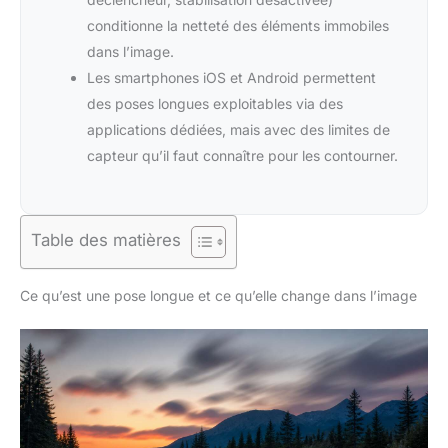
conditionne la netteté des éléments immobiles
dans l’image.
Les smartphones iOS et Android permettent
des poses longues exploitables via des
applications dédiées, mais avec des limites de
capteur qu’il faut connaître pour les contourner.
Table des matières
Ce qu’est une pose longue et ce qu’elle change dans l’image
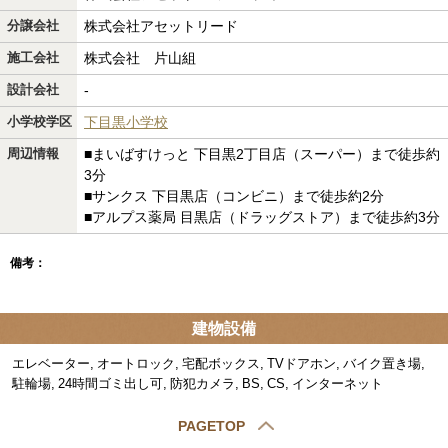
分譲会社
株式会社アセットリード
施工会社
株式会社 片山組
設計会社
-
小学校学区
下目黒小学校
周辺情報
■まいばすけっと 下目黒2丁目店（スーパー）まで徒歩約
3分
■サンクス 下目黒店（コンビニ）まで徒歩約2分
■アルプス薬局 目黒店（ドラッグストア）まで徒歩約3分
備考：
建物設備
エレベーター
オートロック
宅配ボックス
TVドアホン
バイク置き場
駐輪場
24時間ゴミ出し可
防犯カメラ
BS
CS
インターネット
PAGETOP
################
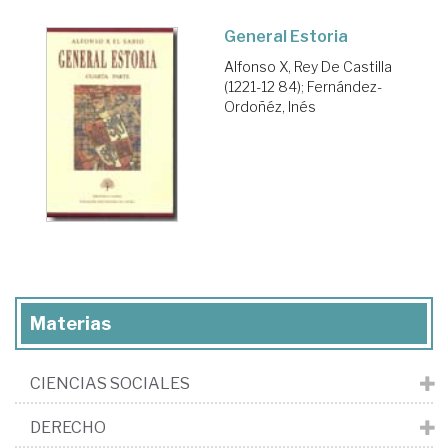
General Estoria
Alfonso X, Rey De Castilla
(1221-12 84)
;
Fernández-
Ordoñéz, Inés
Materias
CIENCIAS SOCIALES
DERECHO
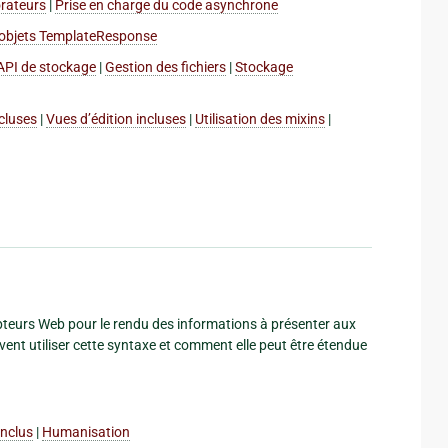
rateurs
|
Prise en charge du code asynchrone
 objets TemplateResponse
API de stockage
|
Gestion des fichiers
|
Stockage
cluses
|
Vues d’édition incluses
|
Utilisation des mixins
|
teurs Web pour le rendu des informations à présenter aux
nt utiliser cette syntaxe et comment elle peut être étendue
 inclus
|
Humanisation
################
■ **Work instruction**
Please retype the entries from the line that contains "General Estoria" through the line that contains "Humanisation", including both of those lines, and leave the pictures out.

■ **Response**
General Estoria
Alfonso X, Rey De Castilla
(1221-12 84)
;
Fernández-
Ordoñéz, Inés
Materias
CIENCIAS SOCIALES
DERECHO
rateurs
|
Prise en charge du code asynchrone
 objets TemplateResponse
API de stockage
|
Gestion des fichiers
|
Stockage
cluses
|
Vues d’édition incluses
|
Utilisation des mixins
|
teurs Web pour le rendu des informations à présenter aux
nt utiliser cette syntaxe et comment elle peut être étendue
 inclus
|
Humanisation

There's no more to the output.